(Beginning of Listed records)

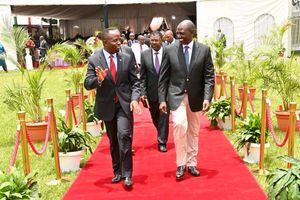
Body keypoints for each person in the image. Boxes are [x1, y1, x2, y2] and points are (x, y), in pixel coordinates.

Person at [84, 27, 141, 188]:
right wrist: (98, 80)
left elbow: (135, 82)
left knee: (124, 136)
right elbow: (87, 84)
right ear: (105, 42)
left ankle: (128, 174)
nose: (119, 42)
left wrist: (135, 99)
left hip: (124, 104)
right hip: (107, 106)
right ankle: (117, 171)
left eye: (119, 39)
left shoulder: (127, 55)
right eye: (115, 40)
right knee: (114, 141)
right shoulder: (95, 59)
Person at [158, 20, 215, 180]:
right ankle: (181, 163)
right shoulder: (169, 50)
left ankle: (192, 163)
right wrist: (162, 99)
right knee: (179, 125)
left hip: (196, 97)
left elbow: (209, 76)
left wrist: (207, 97)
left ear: (192, 32)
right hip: (176, 96)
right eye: (178, 32)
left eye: (182, 32)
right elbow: (163, 78)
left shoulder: (204, 50)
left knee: (193, 131)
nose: (179, 35)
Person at [140, 31, 169, 152]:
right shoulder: (145, 54)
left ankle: (162, 142)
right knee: (155, 117)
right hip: (151, 93)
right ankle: (161, 132)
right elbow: (143, 76)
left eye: (156, 40)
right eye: (152, 40)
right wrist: (143, 93)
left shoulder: (168, 53)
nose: (154, 42)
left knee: (164, 116)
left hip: (166, 92)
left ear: (162, 40)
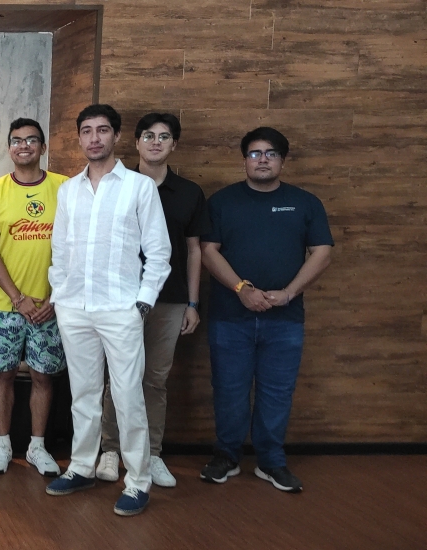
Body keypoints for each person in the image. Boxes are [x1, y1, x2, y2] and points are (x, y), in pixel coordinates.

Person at [44, 105, 171, 517]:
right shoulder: (68, 190)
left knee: (127, 395)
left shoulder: (139, 187)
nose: (94, 138)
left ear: (116, 136)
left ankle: (137, 480)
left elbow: (159, 252)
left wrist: (143, 301)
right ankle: (81, 466)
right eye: (86, 131)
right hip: (75, 308)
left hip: (121, 308)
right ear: (78, 138)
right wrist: (61, 296)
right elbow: (60, 251)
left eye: (102, 130)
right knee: (82, 394)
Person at [199, 127, 332, 493]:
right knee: (229, 390)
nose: (262, 159)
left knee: (277, 391)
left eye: (270, 153)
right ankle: (226, 456)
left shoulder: (305, 203)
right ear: (244, 160)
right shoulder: (223, 202)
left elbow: (322, 252)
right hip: (230, 316)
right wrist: (242, 289)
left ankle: (271, 461)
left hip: (284, 320)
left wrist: (288, 293)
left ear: (282, 160)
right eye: (255, 153)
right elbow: (208, 251)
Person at [96, 113, 210, 488]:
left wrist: (192, 303)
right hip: (119, 298)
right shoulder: (117, 185)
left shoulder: (189, 193)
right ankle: (111, 450)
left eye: (164, 137)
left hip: (169, 298)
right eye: (148, 135)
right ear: (136, 142)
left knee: (154, 380)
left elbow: (194, 251)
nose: (155, 142)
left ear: (174, 144)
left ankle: (152, 453)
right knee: (118, 378)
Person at [0, 119, 69, 477]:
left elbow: (76, 249)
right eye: (16, 140)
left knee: (44, 376)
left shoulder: (65, 188)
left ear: (43, 147)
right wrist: (17, 298)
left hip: (51, 306)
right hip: (4, 306)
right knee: (4, 375)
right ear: (9, 147)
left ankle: (37, 446)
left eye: (31, 140)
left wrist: (55, 298)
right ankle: (2, 443)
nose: (23, 145)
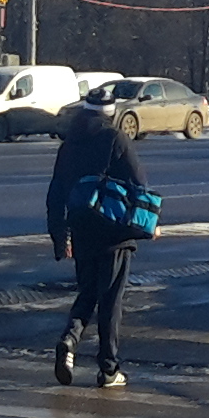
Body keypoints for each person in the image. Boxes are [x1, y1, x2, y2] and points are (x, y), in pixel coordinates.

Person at [45, 98, 151, 388]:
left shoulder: (69, 145)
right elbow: (139, 182)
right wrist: (147, 223)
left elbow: (56, 194)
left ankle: (70, 339)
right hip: (114, 232)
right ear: (111, 113)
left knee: (88, 292)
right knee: (111, 301)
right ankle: (108, 369)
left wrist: (60, 237)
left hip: (81, 230)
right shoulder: (116, 139)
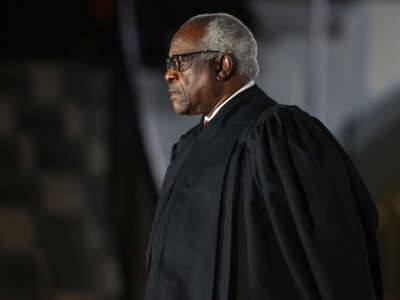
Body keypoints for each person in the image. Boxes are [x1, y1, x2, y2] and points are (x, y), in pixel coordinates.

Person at [144, 13, 383, 300]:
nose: (169, 74)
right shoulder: (185, 148)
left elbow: (332, 265)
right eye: (168, 64)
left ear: (222, 65)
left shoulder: (280, 136)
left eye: (180, 62)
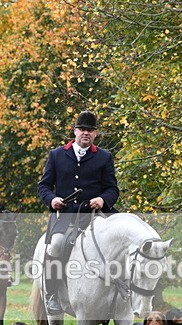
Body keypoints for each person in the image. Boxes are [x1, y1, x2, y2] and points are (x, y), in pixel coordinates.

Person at [37, 110, 119, 314]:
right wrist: (52, 199)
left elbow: (112, 188)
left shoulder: (104, 157)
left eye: (90, 131)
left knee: (122, 245)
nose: (86, 133)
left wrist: (103, 199)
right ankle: (53, 295)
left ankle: (121, 297)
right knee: (55, 246)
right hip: (67, 215)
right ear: (75, 131)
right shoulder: (57, 155)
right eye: (82, 129)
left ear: (95, 134)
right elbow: (44, 186)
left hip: (95, 215)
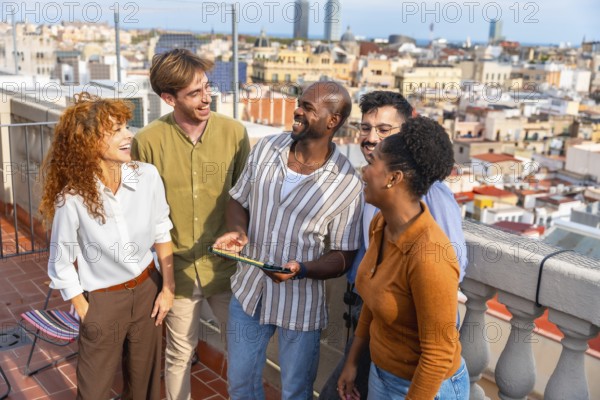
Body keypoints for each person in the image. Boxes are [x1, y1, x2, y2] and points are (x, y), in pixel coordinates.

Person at [213, 81, 364, 400]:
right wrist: (239, 232)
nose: (297, 109)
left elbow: (343, 256)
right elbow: (238, 200)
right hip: (249, 290)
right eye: (300, 102)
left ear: (332, 121)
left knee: (295, 392)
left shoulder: (348, 183)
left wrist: (302, 269)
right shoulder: (267, 148)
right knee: (239, 384)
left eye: (308, 107)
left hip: (301, 304)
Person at [319, 90, 468, 399]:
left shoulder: (430, 254)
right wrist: (352, 362)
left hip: (424, 386)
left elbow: (437, 355)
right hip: (383, 372)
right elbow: (374, 299)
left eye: (374, 165)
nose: (364, 168)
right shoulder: (382, 224)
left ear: (393, 178)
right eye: (367, 128)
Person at [131, 48, 251, 400]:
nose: (206, 98)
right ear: (168, 98)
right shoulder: (147, 142)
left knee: (243, 354)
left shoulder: (235, 133)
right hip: (178, 271)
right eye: (194, 93)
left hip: (229, 270)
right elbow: (143, 211)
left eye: (207, 87)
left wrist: (240, 233)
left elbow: (244, 197)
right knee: (178, 355)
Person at [40, 93, 174, 399]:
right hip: (102, 301)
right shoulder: (71, 198)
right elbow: (61, 262)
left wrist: (168, 288)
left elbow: (161, 233)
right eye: (115, 130)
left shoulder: (148, 177)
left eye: (126, 126)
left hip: (147, 292)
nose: (128, 135)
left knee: (145, 386)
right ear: (88, 142)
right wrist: (85, 309)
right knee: (94, 390)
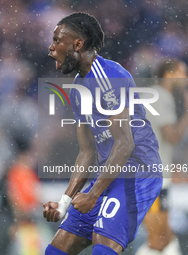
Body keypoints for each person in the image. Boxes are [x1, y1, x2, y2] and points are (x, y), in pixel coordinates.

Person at [43, 12, 162, 255]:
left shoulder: (110, 77)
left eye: (57, 40)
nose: (51, 47)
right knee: (55, 252)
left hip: (136, 172)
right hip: (108, 174)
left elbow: (125, 144)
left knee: (103, 249)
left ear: (78, 44)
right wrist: (65, 202)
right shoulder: (78, 87)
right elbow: (88, 151)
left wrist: (93, 194)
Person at [136, 59, 188, 255]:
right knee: (158, 239)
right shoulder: (159, 97)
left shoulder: (152, 95)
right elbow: (172, 137)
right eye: (182, 73)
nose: (185, 79)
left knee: (165, 238)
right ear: (169, 75)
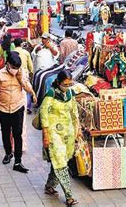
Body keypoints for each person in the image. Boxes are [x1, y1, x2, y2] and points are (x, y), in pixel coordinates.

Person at [0, 51, 37, 172]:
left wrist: (23, 82)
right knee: (5, 133)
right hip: (3, 108)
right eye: (13, 67)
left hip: (18, 107)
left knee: (17, 134)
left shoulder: (20, 73)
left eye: (17, 68)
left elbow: (27, 87)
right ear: (8, 64)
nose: (15, 70)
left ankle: (18, 162)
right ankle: (8, 153)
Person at [41, 70, 79, 206]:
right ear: (58, 82)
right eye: (65, 84)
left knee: (61, 161)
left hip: (68, 134)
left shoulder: (70, 93)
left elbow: (74, 112)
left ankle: (49, 186)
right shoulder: (50, 94)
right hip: (54, 134)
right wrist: (45, 135)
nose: (67, 86)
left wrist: (77, 130)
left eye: (70, 84)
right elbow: (43, 115)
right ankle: (69, 196)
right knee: (61, 163)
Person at [13, 38, 34, 114]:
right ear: (21, 44)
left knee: (16, 88)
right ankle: (27, 106)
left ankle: (17, 105)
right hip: (24, 72)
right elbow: (30, 65)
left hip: (14, 72)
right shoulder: (26, 52)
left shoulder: (12, 52)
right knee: (27, 89)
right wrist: (31, 72)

(End of Listed records)

- Your task
Repeat the data verbatim through the "right wrist: (143, 93)" line, no pictures.

- Answer space
Body keypoints for each person in the image. Boxes are [x1, y1, x2, y2] and points are (x, y), in pixel coordinates.

Person at [84, 27, 141, 188]:
right wrist: (98, 80)
left elbow: (135, 82)
left knee: (124, 136)
right elbow: (87, 84)
right ear: (105, 42)
left ankle: (128, 174)
nose: (119, 42)
left wrist: (135, 99)
left hip: (124, 104)
right hip: (107, 106)
right ankle: (117, 171)
left eye: (119, 39)
left shoulder: (127, 55)
right eye: (115, 40)
right knee: (114, 141)
right shoulder: (95, 59)
Person at [158, 20, 215, 180]:
right ankle: (181, 163)
right shoulder: (169, 50)
left ankle: (192, 163)
right wrist: (162, 99)
right knee: (179, 125)
left hip: (196, 97)
left elbow: (209, 76)
left wrist: (207, 97)
left ear: (192, 32)
right hip: (176, 96)
right eye: (178, 32)
left eye: (182, 32)
right elbow: (163, 78)
left shoulder: (204, 50)
left knee: (193, 131)
nose: (179, 35)
Person at [140, 31, 169, 152]:
right shoulder: (145, 54)
left ankle: (162, 142)
right knee: (155, 117)
right hip: (151, 93)
right ankle: (161, 132)
right elbow: (143, 76)
left eye: (156, 40)
right eye: (152, 40)
right wrist: (143, 93)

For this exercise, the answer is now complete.